• **Extrait cité**
Monsieur le président du Congrès, monsieur le Premier ministre, messieurs les ministres, mes chers collègues, la Charte de l'environnement, aujourd'hui devant le Congrès, a suscité à la fois beaucoup d'espoirs et un grand nombre de réserves qui n'ont pas toutes été levées au cours de la discussion, tant à l'Assemblée nationale qu'au Sénat.
Nous sommes aujourd'hui, monsieur le Premier ministre, dans une situation un peu paradoxale. Nous avons le sentiment sur tous les bancs du Congrès qu'il est nécessaire, et ô combien, d'intervenir sur un sujet qui nous concerne tous et qui concerne l'avenir de nos enfants - l'avenir de la planète, c'est la protection de notre environnement - mais, dans le même temps, nous avons également le sentiment que la réponse qui est apportée aujourd'hui n'est probablement pas la meilleure, ou du moins la seule. Au sein de tous les groupes, vous ne l'ignorez pas, monsieur le Premier ministre, le débat a été extrêmement animé.
Il a notamment porté sur le fameux principe de précaution, prévu à l'article 5, qui deviendra d'application directe. Les risques qu'il fait peser sur la recherche et l'innovation ou qu'il comporte quant à la judiciarisation et au développement de l'insécurité juridique ont été maintes fois évoqués non seulement par les parlementaires, au cours d'un débat en quelque sorte convenu, mais également par les constitutionnalistes et les experts ainsi que par tous ceux qui ont contribué à la recherche et à l'avancée technologique.
Les améliorations apportées par voie d'amendements - nous y avons tous participé - n'ont pas apaisé toutes les craintes. D'ailleurs, les votes sur le texte dans chacune de nos deux assemblées ont bien illustré cette forme de gêne, voire cette inquiétude que nous avons éprouvée les uns et les autres. Les votes émis au Congrès en seront probablement, monsieur le Premier ministre, une nouvelle illustration.
Nous ressentons également la crainte de nous trouver placés dans une situation difficile vis-à-vis de nos partenaires européens, ce qui est, là encore, assez paradoxal, l'inscription du Traité constitutionnel et de la Charte de l'environnement nous invitant à rapprocher les deux textes.
Ainsi, le chapitre II du Traité constitutionnel concerne l'environnement. Ce que nous pouvons craindre, c'est que les dispositions de la Charte, notamment son article 5, ne posent un problème de cohérence avec les mesures qui sont et seront en vigueur dans l'ensemble des pays européens, alors que, au travers de la Constitution européenne, nous recherchons la cohérence, la convergence.
Monsieur le Premier ministre, l'UDF - et elle n'est pas la seule - souhaite voir s'instaurer cette cohérence, cette convergence. Une telle cohérence est nécessaire en matière d'environnement, comme en d'autres domaines, notamment la sécurité alimentaire.

• **Données**

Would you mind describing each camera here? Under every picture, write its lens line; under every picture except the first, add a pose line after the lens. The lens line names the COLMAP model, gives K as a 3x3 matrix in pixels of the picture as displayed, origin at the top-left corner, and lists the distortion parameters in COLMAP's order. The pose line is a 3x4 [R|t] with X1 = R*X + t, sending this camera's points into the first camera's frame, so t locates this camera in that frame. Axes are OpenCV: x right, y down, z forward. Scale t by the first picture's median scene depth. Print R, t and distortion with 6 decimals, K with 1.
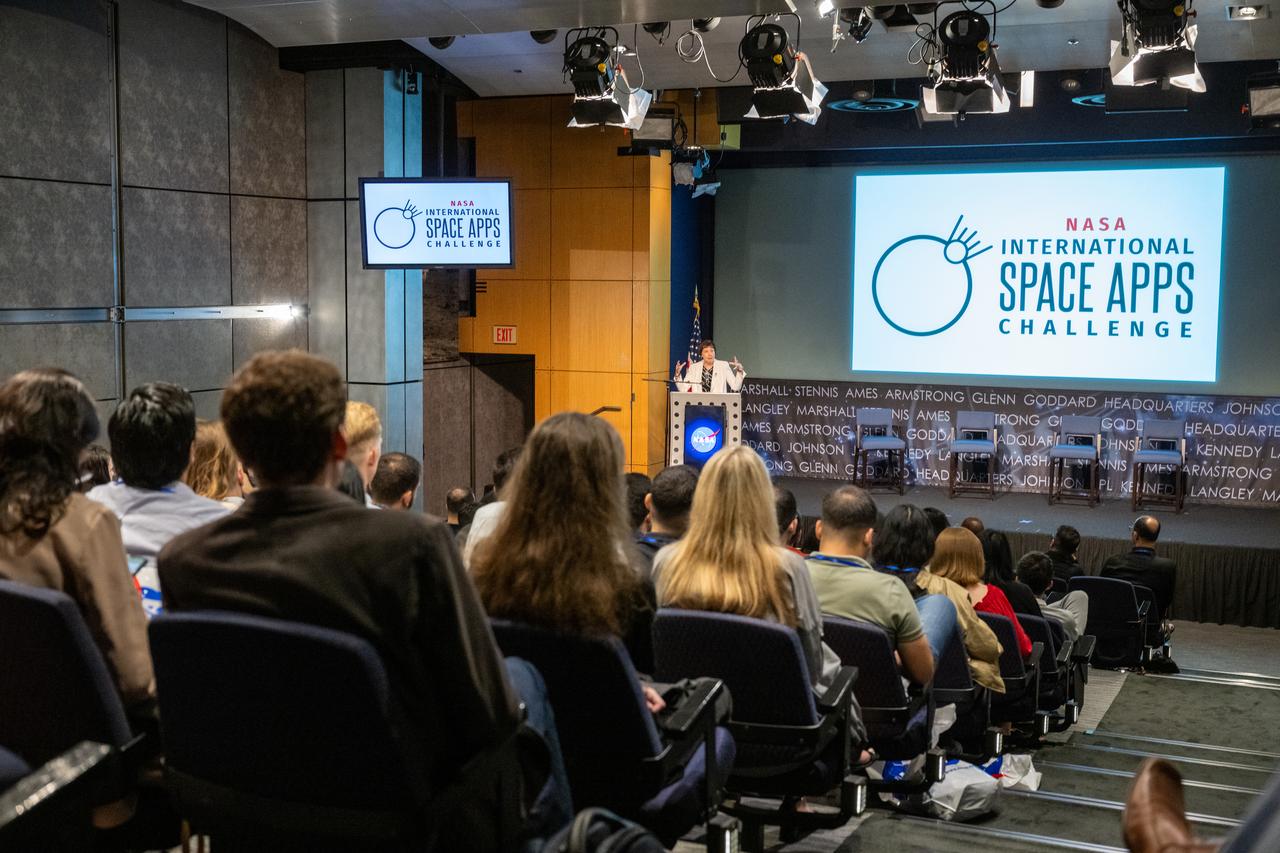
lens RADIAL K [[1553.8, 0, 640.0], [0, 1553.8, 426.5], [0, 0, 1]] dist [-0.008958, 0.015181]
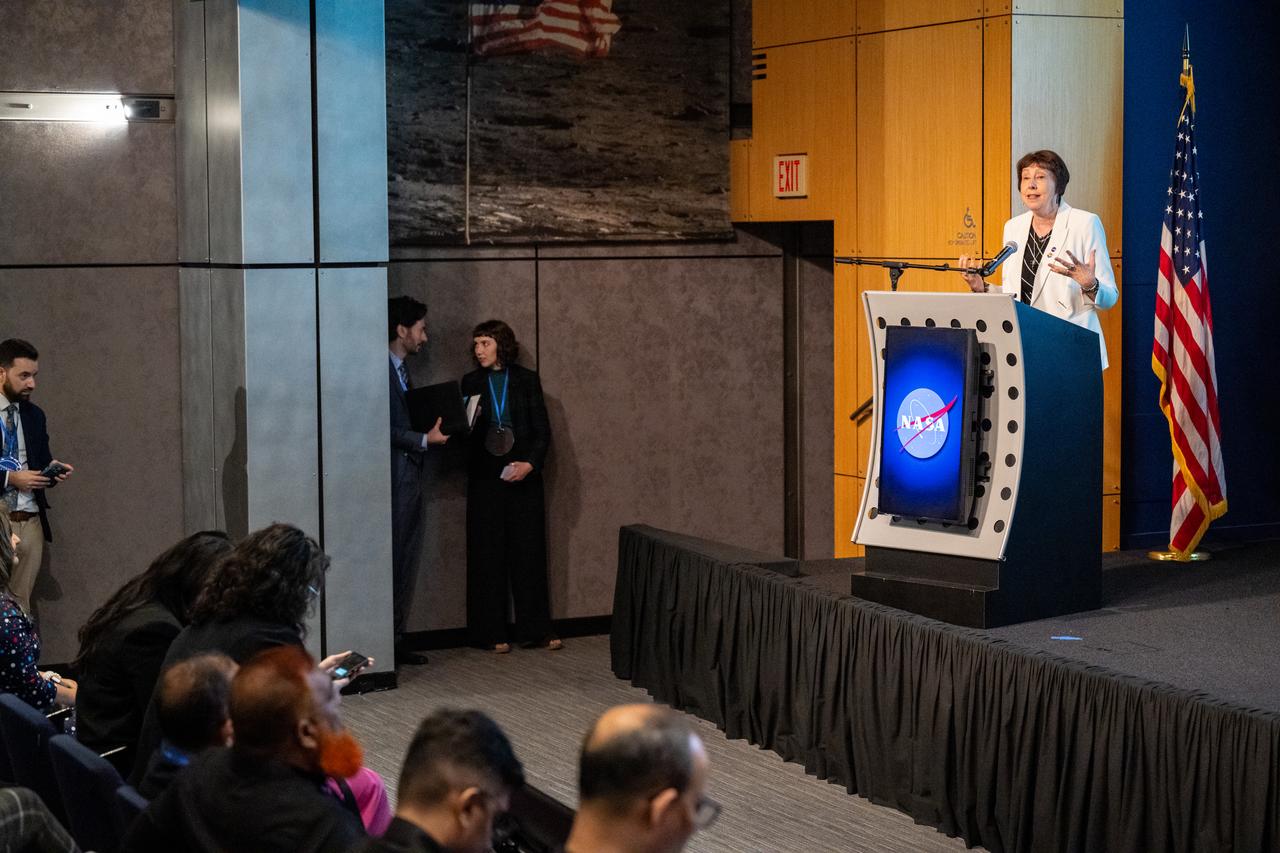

• **Consignes**
1. Extrayez de l'extrait cité tout le passage qui va de « Nous ressentons également » jusqu'à « cohérence, la convergence. ».
2. Dans l'extrait cité, relevez toutes les personnes à qui la première phrase s'adresse au début.

• **Corrigés par consigne**
1.
Nous ressentons également la crainte de nous trouver placés dans une situation difficile vis-à-vis de nos partenaires européens, ce qui est, là encore, assez paradoxal, l'inscription du Traité constitutionnel et de la Charte de l'environnement nous invitant à rapprocher les deux textes.
Ainsi, le chapitre II du Traité constitutionnel concerne l'environnement. Ce que nous pouvons craindre, c'est que les dispositions de la Charte, notamment son article 5, ne posent un problème de cohérence avec les mesures qui sont et seront en vigueur dans l'ensemble des pays européens, alors que, au travers de la Constitution européenne, nous recherchons la cohérence, la convergence.

2.
- le président du Congrès
- le Premier ministre
- les ministres
- les collègues